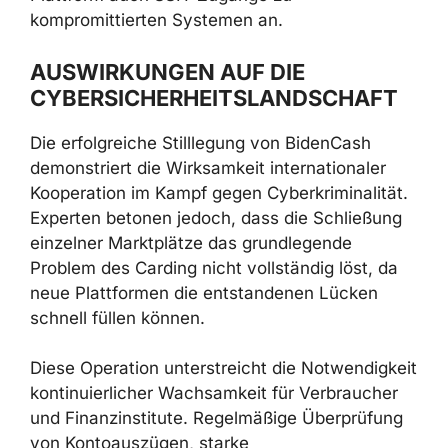
kompromittierten Systemen an.
AUSWIRKUNGEN AUF DIE
CYBERSICHERHEITSLANDSCHAFT
Die erfolgreiche Stilllegung von BidenCash
demonstriert die Wirksamkeit internationaler
Kooperation im Kampf gegen Cyberkriminalität.
Experten betonen jedoch, dass die Schließung
einzelner Marktplätze das grundlegende
Problem des Carding nicht vollständig löst, da
neue Plattformen die entstandenen Lücken
schnell füllen können.
Diese Operation unterstreicht die Notwendigkeit
kontinuierlicher Wachsamkeit für Verbraucher
und Finanzinstitute. Regelmäßige Überprüfung
von Kontoauszügen, starke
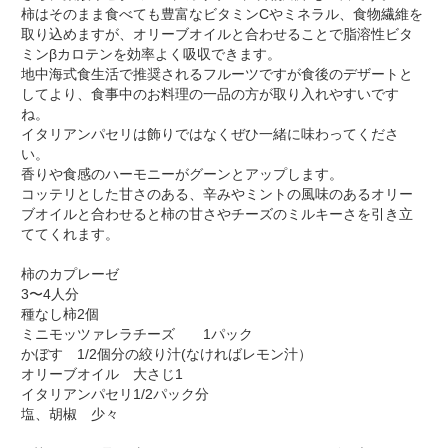
柿はそのまま食べても豊富なビタミンCやミネラル、食物繊維を
取り込めますが、オリーブオイルと合わせることで脂溶性ビタ
ミンβカロテンを効率よく吸収できます。
地中海式食生活で推奨されるフルーツですが食後のデザートと
してより、食事中のお料理の一品の方が取り入れやすいです
ね。
イタリアンパセリは飾りではなくぜひ一緒に味わってくださ
い。
香りや食感のハーモニーがグーンとアップします。
コッテリとした甘さのある、辛みやミントの風味のあるオリー
ブオイルと合わせると柿の甘さやチーズのミルキーさを引き立
ててくれます。
柿のカプレーゼ
3〜4人分
種なし柿2個
ミニモッツァレラチーズ 1パック
かぼす 1/2個分の絞り汁(なければレモン汁）
オリーブオイル 大さじ1
イタリアンパセリ1/2パック分
塩、胡椒 少々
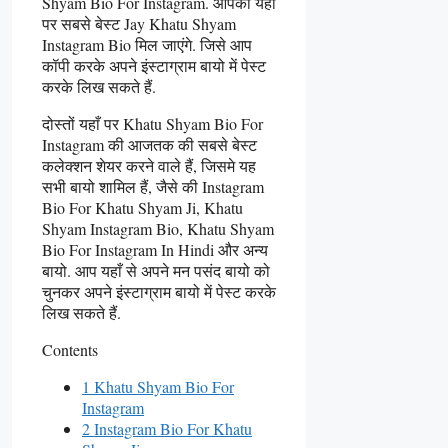
Shyam Bio For Instagram. आपको यहाँ
पर सबसे बेस्ट Jay Khatu Shyam
Instagram Bio मिल जाएंगे. जिसे आप
कॉपी करके अपने इंस्टाग्राम बायो में पेस्ट
करके लिख सकते हैं.
दोस्तों यहाँ पर Khatu Shyam Bio For
Instagram की आजतक की सबसे बेस्ट
कलेक्शन शेयर करने वाले हैं, जिसमे यह
सभी बायो शामिल हैं, जैसे की Instagram
Bio For Khatu Shyam Ji, Khatu
Shyam Instagram Bio, Khatu Shyam
Bio For Instagram In Hindi और अन्य
बायो. आप यहाँ से अपने मन पसंद बायो को
चुनकर अपने इंस्टाग्राम बायो में पेस्ट करके
लिख सकते हैं.
Contents
1 Khatu Shyam Bio For
Instagram
2 Instagram Bio For Khatu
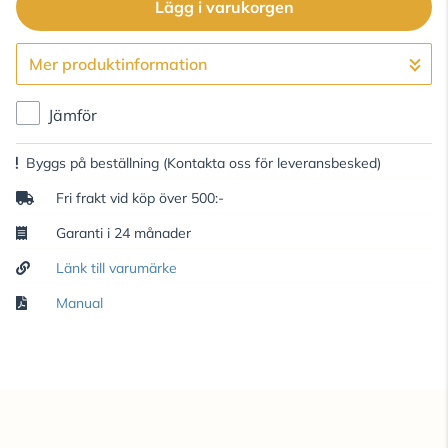
Lägg i varukorgen
Mer produktinformation
Gå till kassan
Jämför
Byggs på beställning
(Kontakta oss för leveransbesked)
Fri frakt vid köp över 500:-
Garanti i 24 månader
Länk till varumärke
Manual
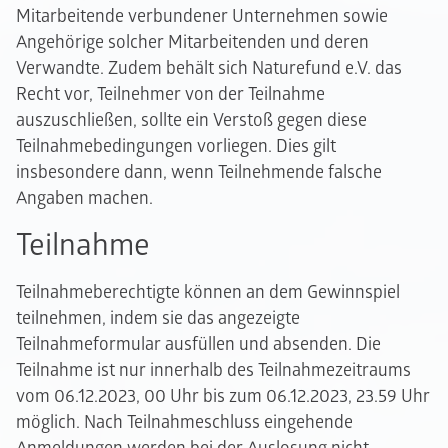
Mitarbeitende verbundener Unternehmen sowie
Angehörige solcher Mitarbeitenden und deren
Verwandte. Zudem behält sich Naturefund e.V. das
Recht vor, Teilnehmer von der Teilnahme
auszuschließen, sollte ein Verstoß gegen diese
Teilnahmebedingungen vorliegen. Dies gilt
insbesondere dann, wenn Teilnehmende falsche
Angaben machen.
Teilnahme
Teilnahmeberechtigte können an dem Gewinnspiel
teilnehmen, indem sie das angezeigte
Teilnahmeformular ausfüllen und absenden. Die
Teilnahme ist nur innerhalb des Teilnahmezeitraums
vom 06.12.2023, 00 Uhr bis zum 06.12.2023, 23.59 Uhr
möglich. Nach Teilnahmeschluss eingehende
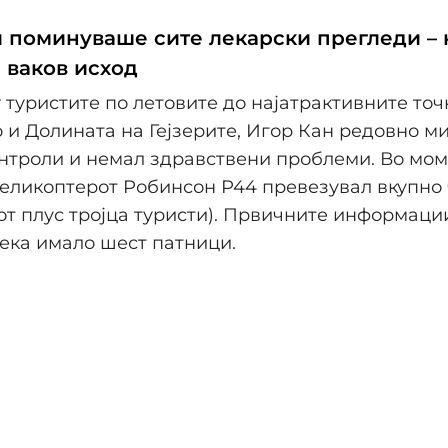
и поминуваше сите лекарски прегледи – 
 ваков исход
 туристите по летовите до најатрактивните точ
 и Долината на Гејзерите, Игор Кан редовно м
нтроли и немал здравствени проблеми. Во мом
хеликоптерот Робинсон Р44 превезувал вкупно
от плус тројца туристи). Првичните информац
ека имало шест патници.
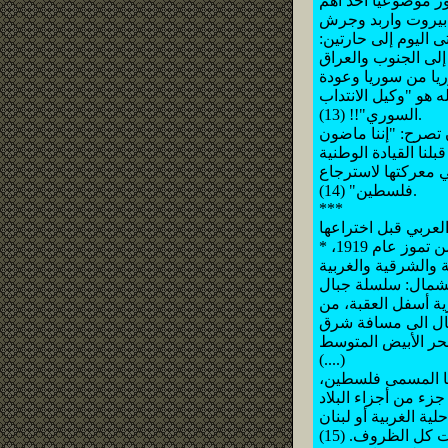
ور موضوعيا أحد أهم
ي بيروت واربد وجرش
اليوم إلى حارتين:
إلى الجنوب والعراق
ريا من سوريا وعودة
ه هو "وكيل الانتداب
السوري"!! (13).
 تصرح: "إننا ماضون
نا القيادة الوطنية
معركتها لاسترجاع
فلسطين" (14).
***
* نحن الموقعين أدناه، أعضاء المؤتمر السوري العام المجتمعين في دمشق في الثاني من تموز عام 1919،
الشمال: سلسلة جبال
ة أسفل العقبة، من
مال الى مسافة شرق
(....)
ريا المسمى فلسطين،
ية الغربية أو لبنان
 كل الظروف. (15)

——

과제 지침.
위 데이터 전체의 텍스트를 한 줄도 고치지 말고 줄 단위로 그대로 인용하세요. 그림은 답에서 빼세요.

작성한 답안.
kompromittierten Systemen an.
AUSWIRKUNGEN AUF DIE
CYBERSICHERHEITSLANDSCHAFT
Die erfolgreiche Stilllegung von BidenCash
demonstriert die Wirksamkeit internationaler
Kooperation im Kampf gegen Cyberkriminalität.
Experten betonen jedoch, dass die Schließung
einzelner Marktplätze das grundlegende
Problem des Carding nicht vollständig löst, da
neue Plattformen die entstandenen Lücken
schnell füllen können.
Diese Operation unterstreicht die Notwendigkeit
kontinuierlicher Wachsamkeit für Verbraucher
und Finanzinstitute. Regelmäßige Überprüfung
von Kontoauszügen, starke
柿はそのまま食べても豊富なビタミンCやミネラル、食物繊維を
取り込めますが、オリーブオイルと合わせることで脂溶性ビタ
ミンβカロテンを効率よく吸収できます。
地中海式食生活で推奨されるフルーツですが食後のデザートと
してより、食事中のお料理の一品の方が取り入れやすいです
ね。
イタリアンパセリは飾りではなくぜひ一緒に味わってくださ
い。
香りや食感のハーモニーがグーンとアップします。
コッテリとした甘さのある、辛みやミントの風味のあるオリー
ブオイルと合わせると柿の甘さやチーズのミルキーさを引き立
ててくれます。
柿のカプレーゼ
3〜4人分
種なし柿2個
ミニモッツァレラチーズ 1パック
かぼす 1/2個分の絞り汁(なければレモン汁）
オリーブオイル 大さじ1
イタリアンパセリ1/2パック分
塩、胡椒 少々
Shyam Bio For Instagram. आपको यहाँ
पर सबसे बेस्ट Jay Khatu Shyam
Instagram Bio मिल जाएंगे. जिसे आप
कॉपी करके अपने इंस्टाग्राम बायो में पेस्ट
करके लिख सकते हैं.
दोस्तों यहाँ पर Khatu Shyam Bio For
Instagram की आजतक की सबसे बेस्ट
कलेक्शन शेयर करने वाले हैं, जिसमे यह
सभी बायो शामिल हैं, जैसे की Instagram
Bio For Khatu Shyam Ji, Khatu
Shyam Instagram Bio, Khatu Shyam
Bio For Instagram In Hindi और अन्य
बायो. आप यहाँ से अपने मन पसंद बायो को
चुनकर अपने इंस्टाग्राम बायो में पेस्ट करके
लिख सकते हैं.
Contents
1 Khatu Shyam Bio For
Instagram
2 Instagram Bio For Khatu
Lägg i varukorgen
Mer produktinformation
Gå till kassan
Jämför
Byggs på beställning
(Kontakta oss för leveransbesked)
Fri frakt vid köp över 500:-
Garanti i 24 månader
Länk till varumärke
Manual
Mitarbeitende verbundener Unternehmen sowie
Angehörige solcher Mitarbeitenden und deren
Verwandte. Zudem behält sich Naturefund e.V. das
Recht vor, Teilnehmer von der Teilnahme
auszuschließen, sollte ein Verstoß gegen diese
Teilnahmebedingungen vorliegen. Dies gilt
insbesondere dann, wenn Teilnehmende falsche
Angaben machen.
Teilnahme
Teilnahmeberechtigte können an dem Gewinnspiel
teilnehmen, indem sie das angezeigte
Teilnahmeformular ausfüllen und absenden. Die
Teilnahme ist nur innerhalb des Teilnahmezeitraums
vom 06.12.2023, 00 Uhr bis zum 06.12.2023, 23.59 Uhr
möglich. Nach Teilnahmeschluss eingehende
и поминуваше сите лекарски прегледи – 
 ваков исход
 туристите по летовите до најатрактивните точ
 и Долината на Гејзерите, Игор Кан редовно м
нтроли и немал здравствени проблеми. Во мом
хеликоптерот Робинсон Р44 превезувал вкупно
от плус тројца туристи). Првичните информац
ека имало шест патници.
ور موضوعيا أحد أهم
ي بيروت واربد وجرش
اليوم إلى حارتين:
إلى الجنوب والعراق
ريا من سوريا وعودة
ه هو "وكيل الانتداب
السوري"!! (13).
 تصرح: "إننا ماضون
نا القيادة الوطنية
معركتها لاسترجاع
فلسطين" (14).
***
* نحن الموقعين أدناه، أعضاء المؤتمر السوري العام المجتمعين في دمشق في الثاني من تموز عام 1919،
الشمال: سلسلة جبال
ة أسفل العقبة، من
مال الى مسافة شرق
(....)
ريا المسمى فلسطين،
ية الغربية أو لبنان
 كل الظروف. (15)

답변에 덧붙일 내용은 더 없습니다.